* THE REQUEST *
In every line of the records below, replace "scientific name" with "binomial" and leave everything else unchanged.

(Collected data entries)
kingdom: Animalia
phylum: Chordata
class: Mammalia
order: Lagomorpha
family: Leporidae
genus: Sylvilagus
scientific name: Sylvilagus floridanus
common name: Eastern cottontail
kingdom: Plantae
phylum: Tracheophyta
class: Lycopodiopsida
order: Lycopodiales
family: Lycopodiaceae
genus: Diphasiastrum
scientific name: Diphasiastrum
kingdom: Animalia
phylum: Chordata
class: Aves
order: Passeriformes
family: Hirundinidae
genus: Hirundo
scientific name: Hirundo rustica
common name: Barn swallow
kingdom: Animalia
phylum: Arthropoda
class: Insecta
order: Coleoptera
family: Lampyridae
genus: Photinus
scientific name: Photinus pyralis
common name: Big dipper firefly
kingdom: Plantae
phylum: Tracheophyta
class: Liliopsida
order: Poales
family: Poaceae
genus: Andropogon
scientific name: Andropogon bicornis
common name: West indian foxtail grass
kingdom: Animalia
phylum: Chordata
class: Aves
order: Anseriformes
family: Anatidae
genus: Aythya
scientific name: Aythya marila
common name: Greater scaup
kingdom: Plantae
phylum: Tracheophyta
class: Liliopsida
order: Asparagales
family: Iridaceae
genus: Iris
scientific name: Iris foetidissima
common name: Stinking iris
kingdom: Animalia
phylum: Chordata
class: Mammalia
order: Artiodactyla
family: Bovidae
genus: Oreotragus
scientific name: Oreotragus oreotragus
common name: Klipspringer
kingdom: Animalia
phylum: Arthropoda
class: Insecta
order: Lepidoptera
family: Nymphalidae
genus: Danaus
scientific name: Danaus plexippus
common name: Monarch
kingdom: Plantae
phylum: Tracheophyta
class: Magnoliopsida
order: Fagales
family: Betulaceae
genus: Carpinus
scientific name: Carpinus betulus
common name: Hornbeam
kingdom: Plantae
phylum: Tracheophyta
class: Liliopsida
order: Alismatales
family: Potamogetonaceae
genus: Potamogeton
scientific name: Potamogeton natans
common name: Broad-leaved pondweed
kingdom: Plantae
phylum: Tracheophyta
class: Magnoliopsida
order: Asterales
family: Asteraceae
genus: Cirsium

* COMPLETED TASK *
kingdom: Animalia
phylum: Chordata
class: Mammalia
order: Lagomorpha
family: Leporidae
genus: Sylvilagus
binomial: Sylvilagus floridanus
common name: Eastern cottontail
kingdom: Plantae
phylum: Tracheophyta
class: Lycopodiopsida
order: Lycopodiales
family: Lycopodiaceae
genus: Diphasiastrum
binomial: Diphasiastrum
kingdom: Animalia
phylum: Chordata
class: Aves
order: Passeriformes
family: Hirundinidae
genus: Hirundo
binomial: Hirundo rustica
common name: Barn swallow
kingdom: Animalia
phylum: Arthropoda
class: Insecta
order: Coleoptera
family: Lampyridae
genus: Photinus
binomial: Photinus pyralis
common name: Big dipper firefly
kingdom: Plantae
phylum: Tracheophyta
class: Liliopsida
order: Poales
family: Poaceae
genus: Andropogon
binomial: Andropogon bicornis
common name: West indian foxtail grass
kingdom: Animalia
phylum: Chordata
class: Aves
order: Anseriformes
family: Anatidae
genus: Aythya
binomial: Aythya marila
common name: Greater scaup
kingdom: Plantae
phylum: Tracheophyta
class: Liliopsida
order: Asparagales
family: Iridaceae
genus: Iris
binomial: Iris foetidissima
common name: Stinking iris
kingdom: Animalia
phylum: Chordata
class: Mammalia
order: Artiodactyla
family: Bovidae
genus: Oreotragus
binomial: Oreotragus oreotragus
common name: Klipspringer
kingdom: Animalia
phylum: Arthropoda
class: Insecta
order: Lepidoptera
family: Nymphalidae
genus: Danaus
binomial: Danaus plexippus
common name: Monarch
kingdom: Plantae
phylum: Tracheophyta
class: Magnoliopsida
order: Fagales
family: Betulaceae
genus: Carpinus
binomial: Carpinus betulus
common name: Hornbeam
kingdom: Plantae
phylum: Tracheophyta
class: Liliopsida
order: Alismatales
family: Potamogetonaceae
genus: Potamogeton
binomial: Potamogeton natans
common name: Broad-leaved pondweed
kingdom: Plantae
phylum: Tracheophyta
class: Magnoliopsida
order: Asterales
family: Asteraceae
genus: Cirsium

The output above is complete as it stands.